Des remontées de terrain mettent en avant des échecs de désherbage sur graminées avec la propyzamide utilisée sur colza, avec des suspicions de résistance. Jérémy Isaac a pu réfuter cette hypothèse au travers des tests réalisés chez des agriculteurs. « Les résultats montrent que l’efficacité de la propyzamide ne se dégrade pas. Il n’y a donc pas de résistance à cet herbicide. Les échecs de traitement sont liés à un problème de positionnement de la propyzamide et de la température au moment de l’application. »
Plus de 1 000 tests herbicides en France en 2025
Ce service de diagnostic repose sur une société allemande qui réalise les tests, Agris42. « Cette société développe ses services de diagnostic depuis trois ans en France, proposés pour toutes les adventices et l’ensemble des molécules, présente Guillaume Leclercq, consultant en France pour Agris42. Aujourd’hui, les diagnostics de résistance concernent à 90 % des graminées adventices dont le ray-grass tient une large part : 80 % (vulpin à 20 %). 600 analyses ont été réalisées en France en 2024 et le chiffre a été multiplié par 2 en 2025. »

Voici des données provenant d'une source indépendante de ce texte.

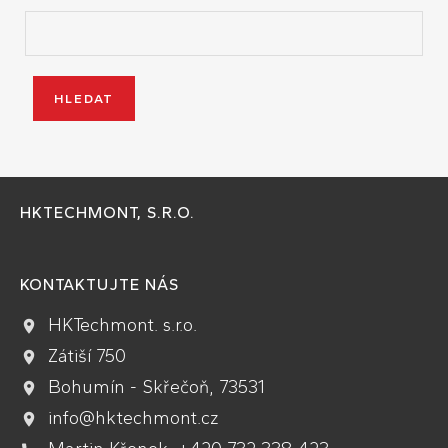
HKTECHMONT, S.R.O.
KONTAKTUJTE NÁS
HKTechmont. s.r.o.
Zátiší 750
Bohumín - Skřečoň, 73531
info@hktechmont.cz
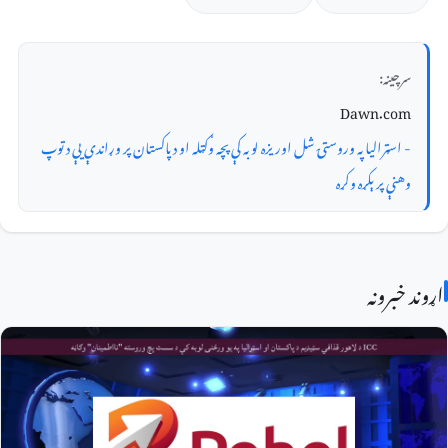
سرچینه:
Dawn.com
- اسټرالیا په وروستۍ شل اوریزه لوبه کې پچه وګټله او د پاکستان پر وړاندې یې د توپ
وهنې پرېکړه وکړه
اړوند خبرونه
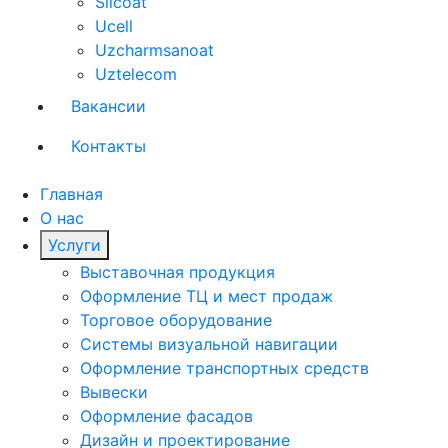
Silcoat
Ucell
Uzcharmsanoat
Uztelecom
Вакансии
Контакты
Главная
О нас
Услуги
Выставочная продукция
Оформление ТЦ и мест продаж
Торговое оборудование
Системы визуальной навигации
Оформление транспортных средств
Вывески
Оформление фасадов
Дизайн и проектирование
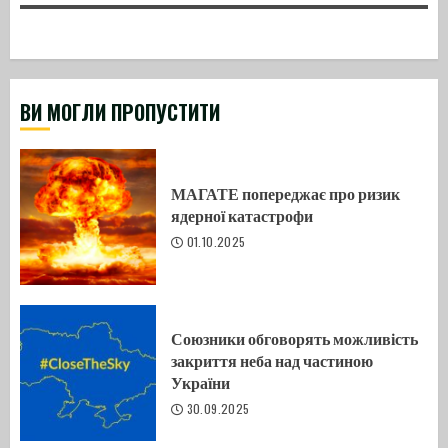
ВИ МОГЛИ ПРОПУСТИТИ
МАГАТЕ попереджає про ризик
ядерної катастрофи
01.10.2025
Союзники обговорять можливість
закриття неба над частиною
України
30.09.2025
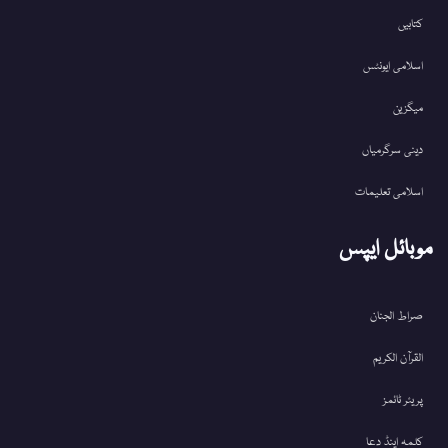
کتابیں
اسلامی ایونٹس
میگزین
دینی سرگرمیاں
اسلامی تعلیمات
موبائل ایپس
صراط الجنان
القرآن الکریم
پریئر ٹائمز
کلمہ اینڈ دعا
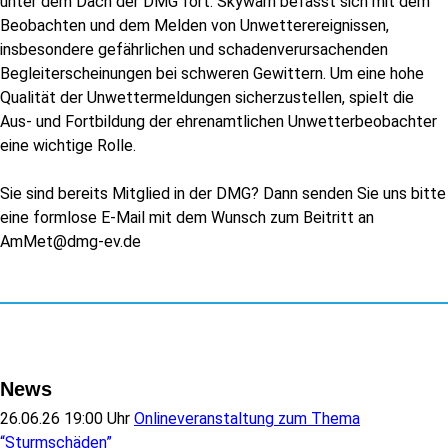
unter dem Dach der DMG fort. Skywarn befasst sich mit dem
Beobachten und dem Melden von Unwetterereignissen,
insbesondere gefährlichen und schadenverursachenden
Begleiterscheinungen bei schweren Gewittern. Um eine hohe
Qualität der Unwettermeldungen sicherzustellen, spielt die
Aus- und Fortbildung der ehrenamtlichen Unwetterbeobachter
eine wichtige Rolle.
Sie sind bereits Mitglied in der DMG? Dann senden Sie uns bitte
eine formlose E-Mail mit dem Wunsch zum Beitritt an
AmMet@dmg-ev.de
News
26.06.26 19:00 Uhr
Onlineveranstaltung zum Thema
“Sturmschäden”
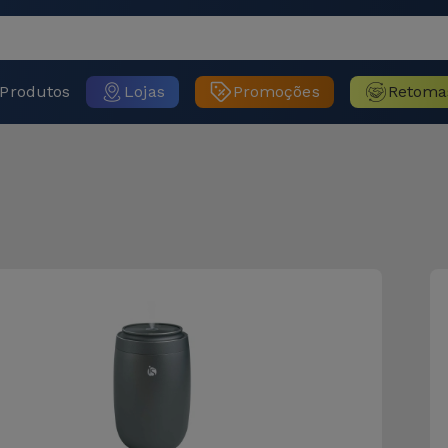
Produtos
Lojas
Promoções
Retoma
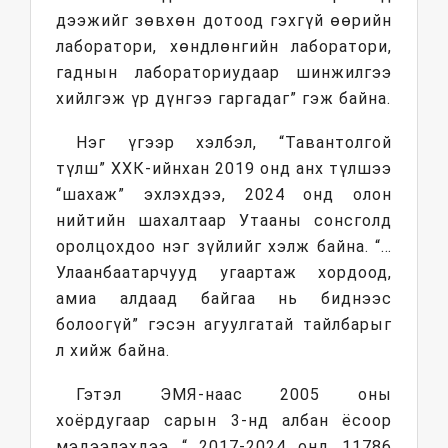
дээжийг зөвхөн дотоод гэхгүй өөрийн
лаборатори, хөндлөнгийн лаборатори,
гаднын лабораториудаар шинжилгээ
хийлгэж үр дүнгээ гаргадаг” гэж байна.
Нэг үгээр хэлбэл, “Тавантолгой
түлш” ХХК-ийнхан 2019 онд анх түлшээ
“шахаж” эхлэхдээ, 2024 онд олон
нийтийн шахалтаар Утааны сонсголд
оролцохдоо нэг зүйлийг хэлж байна. “…
Улаанбаатарчууд угаартаж хордоод,
амиа алдаад байгаа нь биднээс
болоогүй” гэсэн агуулгатай тайлбарыг
л хийж байна.
Гэтэл ЭМЯ-наас 2005 оны
хоёрдугаар сарын 3-нд албан ёсоор
мэдээлэхдээ “…2017-2024 онд 11786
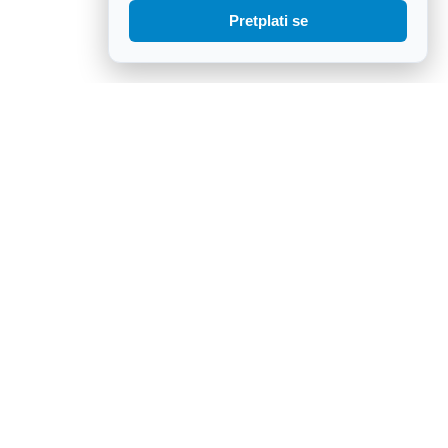
Pretplati se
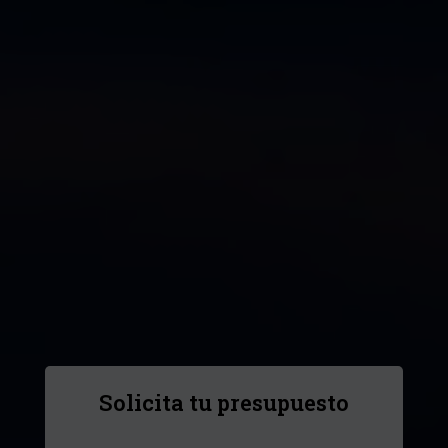
Solicita tu presupuesto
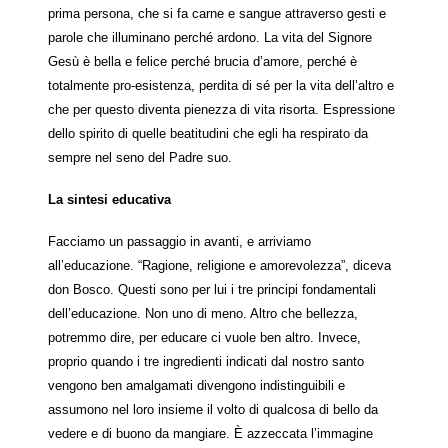
prima persona, che si fa carne e sangue attraverso gesti e
parole che illuminano perché ardono. La vita del Signore
Gesù è bella e felice perché brucia d’amore, perché è
totalmente pro-esistenza, perdita di sé per la vita dell’altro e
che per questo diventa pienezza di vita risorta. Espressione
dello spirito di quelle beatitudini che egli ha respirato da
sempre nel seno del Padre suo.
La sintesi educativa
Facciamo un passaggio in avanti, e arriviamo
all’educazione. “Ragione, religione e amorevolezza”, diceva
don Bosco. Questi sono per lui i tre principi fondamentali
dell’educazione. Non uno di meno. Altro che bellezza,
potremmo dire, per educare ci vuole ben altro. Invece,
proprio quando i tre ingredienti indicati dal nostro santo
vengono ben amalgamati divengono indistinguibili e
assumono nel loro insieme il volto di qualcosa di bello da
vedere e di buono da mangiare. È azzeccata l’immagine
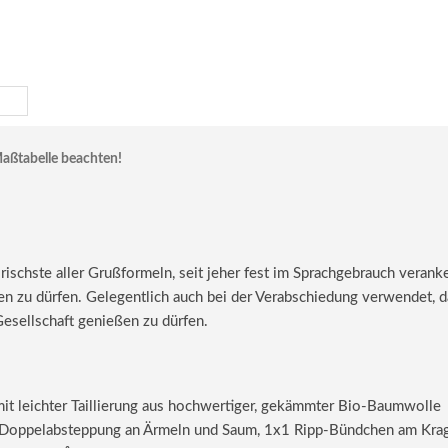
aßtabelle beachten!
rischste aller Grußformeln, seit jeher fest im Sprachgebrauch verank
n zu dürfen. Gelegentlich auch bei der Verabschiedung verwendet, d
esellschaft genießen zu dürfen.
 mit leichter Taillierung aus hochwertiger, gekämmter Bio-Baumwolle
le Doppelabsteppung an Ärmeln und Saum, 1x1 Ripp-Bündchen am Kra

Le diagnostic proposé par Agris42 présente un inconvénient : son temps de réponse. Les analyses reposent sur des échantillonages de graines de graminées prélevées à maturité (avant moisson) et testées à l’automne qui suit après leur levée de dormance et germination. Les résultats sont disponibles en décembre et ne sont donc exploitables que pour la campagne qui suit, soit deux années après le constat d’un échec de désherbage s’étant traduit par la commande d’analyse. Mais cette durée de test est incompressible et les résultats sont tangibles aux dires des utilisateurs.
Des diagnostics rapides pour un panel limité de molécules
Il existe des diagnostics rapides de résistance, réalisés sur analyses génétiques de feuilles. Bayer propose un de ces tests sur vulpin et ray-grass, Herbisecur, avec des résultats sous cinq semaines après l’envoi des échantillons. Il ne s’applique qu’à deux familles d’herbicides antigraminées foliaires (inhibiteurs de l’ALS et de l’ACCase). Il coûte 675 euros HT. Le service est mis à disposition via la distribution agricole. La société Nufarm a proposé un test de ce type, pour déceler les résistances de coquelicot aux herbicides inhibiteurs de l’ALS à un moment où ce type de phénomène émergeait. Mais le service a été mis en suspens depuis que de nouvelles solutions de désherbage se montrent efficaces contre le coquelicot. Les diagnostics peuvent donc s’appliquer à toutes les adventices, au-delà du vulpin et ray-grass.